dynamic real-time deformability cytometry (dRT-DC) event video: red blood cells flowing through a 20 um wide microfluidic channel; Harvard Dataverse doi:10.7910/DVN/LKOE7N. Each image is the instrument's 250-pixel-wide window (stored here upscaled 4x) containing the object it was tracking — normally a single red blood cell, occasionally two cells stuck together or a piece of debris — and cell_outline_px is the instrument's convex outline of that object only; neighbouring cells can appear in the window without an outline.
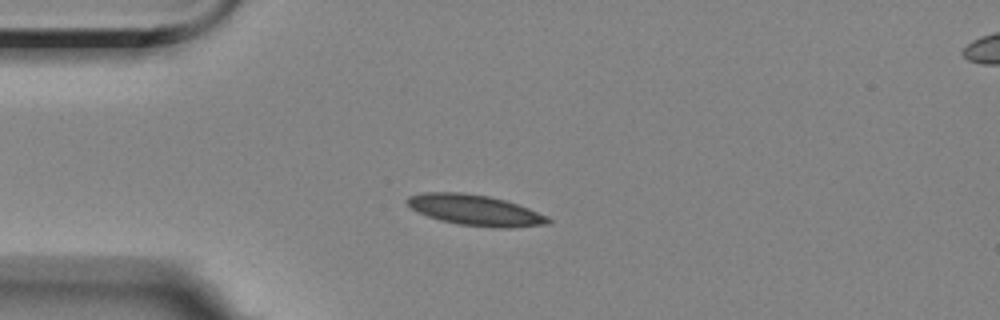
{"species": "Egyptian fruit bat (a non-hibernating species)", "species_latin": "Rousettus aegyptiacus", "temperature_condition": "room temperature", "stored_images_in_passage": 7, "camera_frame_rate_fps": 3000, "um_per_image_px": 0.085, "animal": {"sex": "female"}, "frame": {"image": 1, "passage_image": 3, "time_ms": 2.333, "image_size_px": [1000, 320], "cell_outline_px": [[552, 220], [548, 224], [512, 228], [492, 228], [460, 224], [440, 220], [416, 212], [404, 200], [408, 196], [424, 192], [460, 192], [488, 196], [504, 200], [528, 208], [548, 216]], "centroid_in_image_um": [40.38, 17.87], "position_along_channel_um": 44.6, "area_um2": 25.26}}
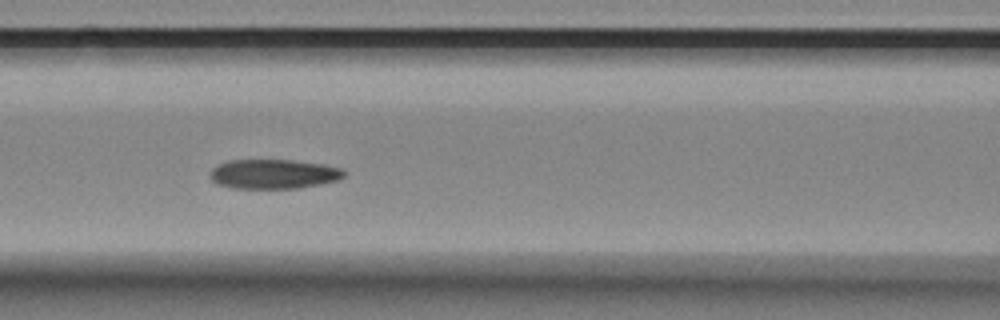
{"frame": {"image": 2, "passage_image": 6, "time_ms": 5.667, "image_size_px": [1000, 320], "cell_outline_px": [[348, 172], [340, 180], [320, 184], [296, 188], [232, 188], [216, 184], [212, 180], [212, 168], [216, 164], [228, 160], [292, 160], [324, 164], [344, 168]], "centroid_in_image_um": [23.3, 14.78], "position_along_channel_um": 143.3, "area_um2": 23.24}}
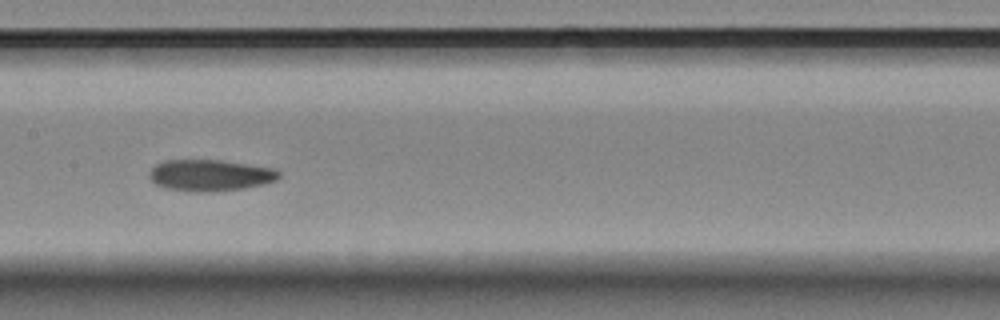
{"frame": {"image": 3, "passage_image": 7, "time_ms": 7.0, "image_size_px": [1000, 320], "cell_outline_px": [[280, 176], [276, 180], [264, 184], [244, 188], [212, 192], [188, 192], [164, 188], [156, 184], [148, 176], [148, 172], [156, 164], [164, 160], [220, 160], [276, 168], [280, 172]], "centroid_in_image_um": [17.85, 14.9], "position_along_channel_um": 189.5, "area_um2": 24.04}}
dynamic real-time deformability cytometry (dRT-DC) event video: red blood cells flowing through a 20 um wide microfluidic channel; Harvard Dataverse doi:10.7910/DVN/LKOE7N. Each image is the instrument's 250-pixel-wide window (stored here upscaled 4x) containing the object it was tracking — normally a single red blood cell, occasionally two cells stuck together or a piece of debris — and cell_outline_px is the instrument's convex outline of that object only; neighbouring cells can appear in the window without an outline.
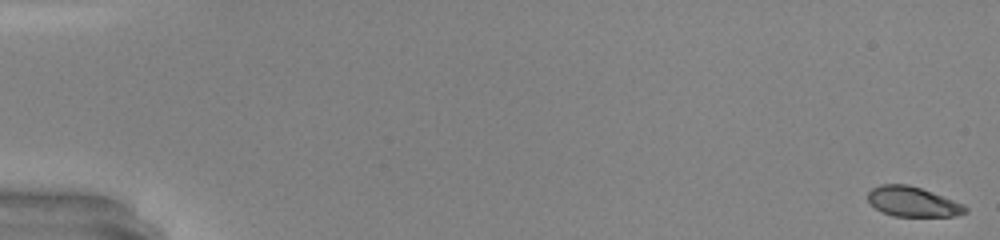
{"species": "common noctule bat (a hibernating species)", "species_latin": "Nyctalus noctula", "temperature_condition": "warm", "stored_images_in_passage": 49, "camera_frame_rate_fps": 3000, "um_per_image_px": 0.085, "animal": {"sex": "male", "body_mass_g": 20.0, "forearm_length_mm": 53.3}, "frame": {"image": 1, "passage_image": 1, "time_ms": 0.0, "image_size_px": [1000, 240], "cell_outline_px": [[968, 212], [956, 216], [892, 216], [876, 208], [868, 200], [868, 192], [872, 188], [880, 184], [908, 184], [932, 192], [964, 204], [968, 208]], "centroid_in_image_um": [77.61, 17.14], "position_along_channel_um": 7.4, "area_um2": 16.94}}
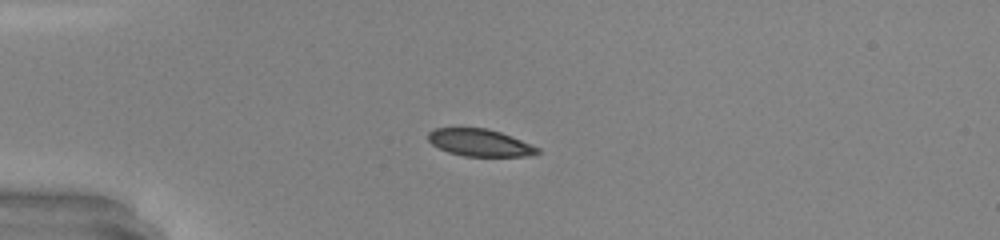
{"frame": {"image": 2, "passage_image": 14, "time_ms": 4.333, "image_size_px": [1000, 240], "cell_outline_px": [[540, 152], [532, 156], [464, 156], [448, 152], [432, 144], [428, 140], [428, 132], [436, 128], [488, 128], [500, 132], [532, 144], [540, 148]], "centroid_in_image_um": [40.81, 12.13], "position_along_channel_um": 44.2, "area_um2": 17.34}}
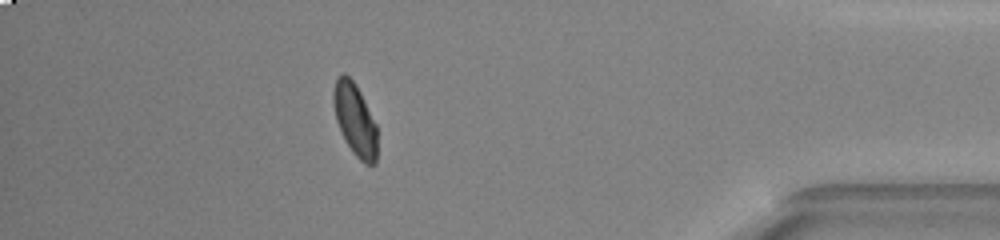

+---+

#### [TASK INSTRUCTIONS]
Without the pictures, write out all of the material exactly.

#### [EXPECTED OUTPUT]
dynamic real-time deformability cytometry (dRT-DC) event video: red blood cells flowing through a 20 um wide microfluidic channel; Harvard Dataverse doi:10.7910/DVN/LKOE7N. Each image is the instrument's 250-pixel-wide window (stored here upscaled 4x) containing the object it was tracking — normally a single red blood cell, occasionally two cells stuck together or a piece of debris — and cell_outline_px is the instrument's convex outline of that object only; neighbouring cells can appear in the window without an outline.
{"species": "Egyptian fruit bat (a non-hibernating species)", "species_latin": "Rousettus aegyptiacus", "temperature_condition": "room temperature", "stored_images_in_passage": 7, "camera_frame_rate_fps": 3000, "um_per_image_px": 0.085, "animal": {"sex": "female"}, "frame": {"image": 1, "passage_image": 3, "time_ms": 2.333, "image_size_px": [1000, 320], "cell_outline_px": [[552, 220], [548, 224], [512, 228], [492, 228], [460, 224], [440, 220], [416, 212], [404, 200], [408, 196], [424, 192], [460, 192], [488, 196], [504, 200], [528, 208], [548, 216]], "centroid_in_image_um": [40.38, 17.87], "position_along_channel_um": 44.6, "area_um2": 25.26}}
{"frame": {"image": 2, "passage_image": 6, "time_ms": 5.667, "image_size_px": [1000, 320], "cell_outline_px": [[348, 172], [340, 180], [320, 184], [296, 188], [232, 188], [216, 184], [212, 180], [212, 168], [216, 164], [228, 160], [292, 160], [324, 164], [344, 168]], "centroid_in_image_um": [23.3, 14.78], "position_along_channel_um": 143.3, "area_um2": 23.24}}
{"frame": {"image": 3, "passage_image": 7, "time_ms": 7.0, "image_size_px": [1000, 320], "cell_outline_px": [[280, 176], [276, 180], [264, 184], [244, 188], [212, 192], [188, 192], [164, 188], [156, 184], [148, 176], [148, 172], [156, 164], [164, 160], [220, 160], [276, 168], [280, 172]], "centroid_in_image_um": [17.85, 14.9], "position_along_channel_um": 189.5, "area_um2": 24.04}}
dynamic real-time deformability cytometry (dRT-DC) event video: red blood cells flowing through a 20 um wide microfluidic channel; Harvard Dataverse doi:10.7910/DVN/LKOE7N. Each image is the instrument's 250-pixel-wide window (stored here upscaled 4x) containing the object it was tracking — normally a single red blood cell, occasionally two cells stuck together or a piece of debris — and cell_outline_px is the instrument's convex outline of that object only; neighbouring cells can appear in the window without an outline.
{"species": "common noctule bat (a hibernating species)", "species_latin": "Nyctalus noctula", "temperature_condition": "warm", "stored_images_in_passage": 49, "camera_frame_rate_fps": 3000, "um_per_image_px": 0.085, "animal": {"sex": "male", "body_mass_g": 20.0, "forearm_length_mm": 53.3}, "frame": {"image": 1, "passage_image": 1, "time_ms": 0.0, "image_size_px": [1000, 240], "cell_outline_px": [[968, 212], [956, 216], [892, 216], [876, 208], [868, 200], [868, 192], [872, 188], [880, 184], [908, 184], [932, 192], [964, 204], [968, 208]], "centroid_in_image_um": [77.61, 17.14], "position_along_channel_um": 7.4, "area_um2": 16.94}}
{"frame": {"image": 2, "passage_image": 14, "time_ms": 4.333, "image_size_px": [1000, 240], "cell_outline_px": [[540, 152], [532, 156], [464, 156], [448, 152], [432, 144], [428, 140], [428, 132], [436, 128], [488, 128], [500, 132], [532, 144], [540, 148]], "centroid_in_image_um": [40.81, 12.13], "position_along_channel_um": 44.2, "area_um2": 17.34}}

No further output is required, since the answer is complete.